Dataset items:

▶

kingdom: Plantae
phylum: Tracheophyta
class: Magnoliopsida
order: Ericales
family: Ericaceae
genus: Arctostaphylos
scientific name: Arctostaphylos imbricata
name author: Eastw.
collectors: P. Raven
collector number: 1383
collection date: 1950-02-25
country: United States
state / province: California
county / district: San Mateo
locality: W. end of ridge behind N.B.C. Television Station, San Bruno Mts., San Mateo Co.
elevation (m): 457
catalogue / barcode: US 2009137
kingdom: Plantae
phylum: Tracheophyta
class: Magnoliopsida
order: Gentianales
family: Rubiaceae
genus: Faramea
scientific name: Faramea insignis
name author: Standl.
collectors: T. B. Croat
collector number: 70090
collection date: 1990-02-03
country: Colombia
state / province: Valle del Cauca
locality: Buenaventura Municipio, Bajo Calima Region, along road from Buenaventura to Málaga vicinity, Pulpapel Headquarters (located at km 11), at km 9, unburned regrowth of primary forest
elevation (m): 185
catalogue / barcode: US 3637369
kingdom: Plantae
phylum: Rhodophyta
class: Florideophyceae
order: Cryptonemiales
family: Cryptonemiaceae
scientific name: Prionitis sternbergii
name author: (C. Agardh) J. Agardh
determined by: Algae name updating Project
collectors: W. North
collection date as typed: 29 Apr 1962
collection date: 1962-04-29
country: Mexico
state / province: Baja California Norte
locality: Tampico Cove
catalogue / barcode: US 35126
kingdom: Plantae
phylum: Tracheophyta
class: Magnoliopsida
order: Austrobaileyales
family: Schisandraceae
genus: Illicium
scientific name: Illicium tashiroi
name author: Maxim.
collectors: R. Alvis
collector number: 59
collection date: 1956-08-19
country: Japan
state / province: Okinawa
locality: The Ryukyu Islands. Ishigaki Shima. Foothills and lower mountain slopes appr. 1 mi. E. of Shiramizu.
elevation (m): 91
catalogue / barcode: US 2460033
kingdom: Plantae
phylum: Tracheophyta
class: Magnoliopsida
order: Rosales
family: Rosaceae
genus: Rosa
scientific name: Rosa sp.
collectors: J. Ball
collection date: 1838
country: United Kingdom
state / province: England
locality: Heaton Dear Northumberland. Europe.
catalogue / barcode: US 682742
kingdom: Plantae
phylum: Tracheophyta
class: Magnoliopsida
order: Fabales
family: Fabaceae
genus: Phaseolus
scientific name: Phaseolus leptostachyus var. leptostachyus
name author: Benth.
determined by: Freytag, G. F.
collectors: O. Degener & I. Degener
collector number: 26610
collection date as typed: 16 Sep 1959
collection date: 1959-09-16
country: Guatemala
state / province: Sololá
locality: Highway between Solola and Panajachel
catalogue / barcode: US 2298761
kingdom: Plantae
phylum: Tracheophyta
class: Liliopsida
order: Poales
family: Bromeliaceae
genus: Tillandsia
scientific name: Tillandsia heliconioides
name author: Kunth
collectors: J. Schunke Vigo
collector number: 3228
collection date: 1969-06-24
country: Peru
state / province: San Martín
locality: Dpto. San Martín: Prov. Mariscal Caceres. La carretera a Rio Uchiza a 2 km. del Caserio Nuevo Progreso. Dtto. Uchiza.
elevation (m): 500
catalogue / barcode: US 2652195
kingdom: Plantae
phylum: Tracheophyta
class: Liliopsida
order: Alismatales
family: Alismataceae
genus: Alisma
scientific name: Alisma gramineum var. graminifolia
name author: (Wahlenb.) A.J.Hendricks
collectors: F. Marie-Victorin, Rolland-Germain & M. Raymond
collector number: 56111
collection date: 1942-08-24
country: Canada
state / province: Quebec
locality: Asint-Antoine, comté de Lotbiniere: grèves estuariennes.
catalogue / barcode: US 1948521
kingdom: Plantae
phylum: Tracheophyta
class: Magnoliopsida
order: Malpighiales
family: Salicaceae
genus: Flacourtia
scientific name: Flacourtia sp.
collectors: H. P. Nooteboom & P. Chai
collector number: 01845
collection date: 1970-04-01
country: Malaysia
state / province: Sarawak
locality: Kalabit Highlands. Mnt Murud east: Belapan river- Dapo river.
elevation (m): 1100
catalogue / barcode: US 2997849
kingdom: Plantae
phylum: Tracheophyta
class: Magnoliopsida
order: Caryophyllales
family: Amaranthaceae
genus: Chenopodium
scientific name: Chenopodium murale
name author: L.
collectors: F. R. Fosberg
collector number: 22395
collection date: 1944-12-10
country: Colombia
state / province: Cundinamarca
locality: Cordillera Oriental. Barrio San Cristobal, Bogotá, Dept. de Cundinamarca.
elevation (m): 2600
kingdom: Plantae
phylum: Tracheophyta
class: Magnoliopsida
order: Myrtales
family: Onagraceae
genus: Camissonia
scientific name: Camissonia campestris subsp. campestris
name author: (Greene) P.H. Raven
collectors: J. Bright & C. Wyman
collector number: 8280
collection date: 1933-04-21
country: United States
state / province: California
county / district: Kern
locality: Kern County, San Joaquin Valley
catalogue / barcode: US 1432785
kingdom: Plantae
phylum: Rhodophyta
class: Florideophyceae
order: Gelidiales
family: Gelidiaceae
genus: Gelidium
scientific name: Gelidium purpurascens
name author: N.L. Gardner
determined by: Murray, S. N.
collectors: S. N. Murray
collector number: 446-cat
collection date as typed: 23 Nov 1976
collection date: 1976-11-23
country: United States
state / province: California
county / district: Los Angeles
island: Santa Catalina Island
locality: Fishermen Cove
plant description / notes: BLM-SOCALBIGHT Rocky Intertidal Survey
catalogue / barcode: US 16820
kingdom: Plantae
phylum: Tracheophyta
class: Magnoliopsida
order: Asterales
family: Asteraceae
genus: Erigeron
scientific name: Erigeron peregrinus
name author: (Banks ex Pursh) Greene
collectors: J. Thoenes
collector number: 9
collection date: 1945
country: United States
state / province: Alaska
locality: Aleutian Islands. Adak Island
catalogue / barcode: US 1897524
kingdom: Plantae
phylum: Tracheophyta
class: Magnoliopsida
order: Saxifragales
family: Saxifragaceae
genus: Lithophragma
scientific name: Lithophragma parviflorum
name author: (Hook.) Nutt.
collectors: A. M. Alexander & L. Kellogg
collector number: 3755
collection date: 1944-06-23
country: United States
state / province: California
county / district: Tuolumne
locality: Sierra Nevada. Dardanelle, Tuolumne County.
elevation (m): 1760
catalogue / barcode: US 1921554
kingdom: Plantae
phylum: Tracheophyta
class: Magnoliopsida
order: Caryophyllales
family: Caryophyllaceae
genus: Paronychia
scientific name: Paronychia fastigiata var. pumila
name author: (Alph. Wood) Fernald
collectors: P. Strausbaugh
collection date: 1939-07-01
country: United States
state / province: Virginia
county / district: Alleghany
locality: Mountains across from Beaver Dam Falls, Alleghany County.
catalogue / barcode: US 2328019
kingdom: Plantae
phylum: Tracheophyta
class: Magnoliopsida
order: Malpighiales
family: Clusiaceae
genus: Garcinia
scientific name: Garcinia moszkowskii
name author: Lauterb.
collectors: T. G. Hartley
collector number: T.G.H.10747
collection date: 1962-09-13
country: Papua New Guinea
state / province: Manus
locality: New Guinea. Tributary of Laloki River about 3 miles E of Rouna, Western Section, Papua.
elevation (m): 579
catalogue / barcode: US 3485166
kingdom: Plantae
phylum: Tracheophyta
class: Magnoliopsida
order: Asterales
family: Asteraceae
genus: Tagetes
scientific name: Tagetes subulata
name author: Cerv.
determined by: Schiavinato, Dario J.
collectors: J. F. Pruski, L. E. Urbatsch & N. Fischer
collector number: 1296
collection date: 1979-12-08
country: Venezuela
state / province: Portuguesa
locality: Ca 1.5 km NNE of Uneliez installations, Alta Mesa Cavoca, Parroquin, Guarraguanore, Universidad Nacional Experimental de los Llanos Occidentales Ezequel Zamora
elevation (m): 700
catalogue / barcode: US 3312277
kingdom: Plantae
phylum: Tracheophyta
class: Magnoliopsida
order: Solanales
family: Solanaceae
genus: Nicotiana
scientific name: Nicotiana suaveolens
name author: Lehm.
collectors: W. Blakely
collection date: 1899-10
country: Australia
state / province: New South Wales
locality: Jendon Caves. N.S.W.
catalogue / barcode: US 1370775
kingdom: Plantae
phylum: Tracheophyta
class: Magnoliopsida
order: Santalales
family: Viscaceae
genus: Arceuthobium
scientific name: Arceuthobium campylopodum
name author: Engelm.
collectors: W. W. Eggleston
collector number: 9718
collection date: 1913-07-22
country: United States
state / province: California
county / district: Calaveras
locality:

◀

What is expected: Replace "collectors" with "collected by" everywhere in the entries, starting at the line that has "name author: Cerv." and stopping after the line that has "country: Australia". Give back only those lines, with everything else unchanged.

Written reply:
name author: Cerv.
determined by: Schiavinato, Dario J.
collected by: J. F. Pruski, L. E. Urbatsch & N. Fischer
collector number: 1296
collection date: 1979-12-08
country: Venezuela
state / province: Portuguesa
locality: Ca 1.5 km NNE of Uneliez installations, Alta Mesa Cavoca, Parroquin, Guarraguanore, Universidad Nacional Experimental de los Llanos Occidentales Ezequel Zamora
elevation (m): 700
catalogue / barcode: US 3312277
kingdom: Plantae
phylum: Tracheophyta
class: Magnoliopsida
order: Solanales
family: Solanaceae
genus: Nicotiana
scientific name: Nicotiana suaveolens
name author: Lehm.
collected by: W. Blakely
collection date: 1899-10
country: Australia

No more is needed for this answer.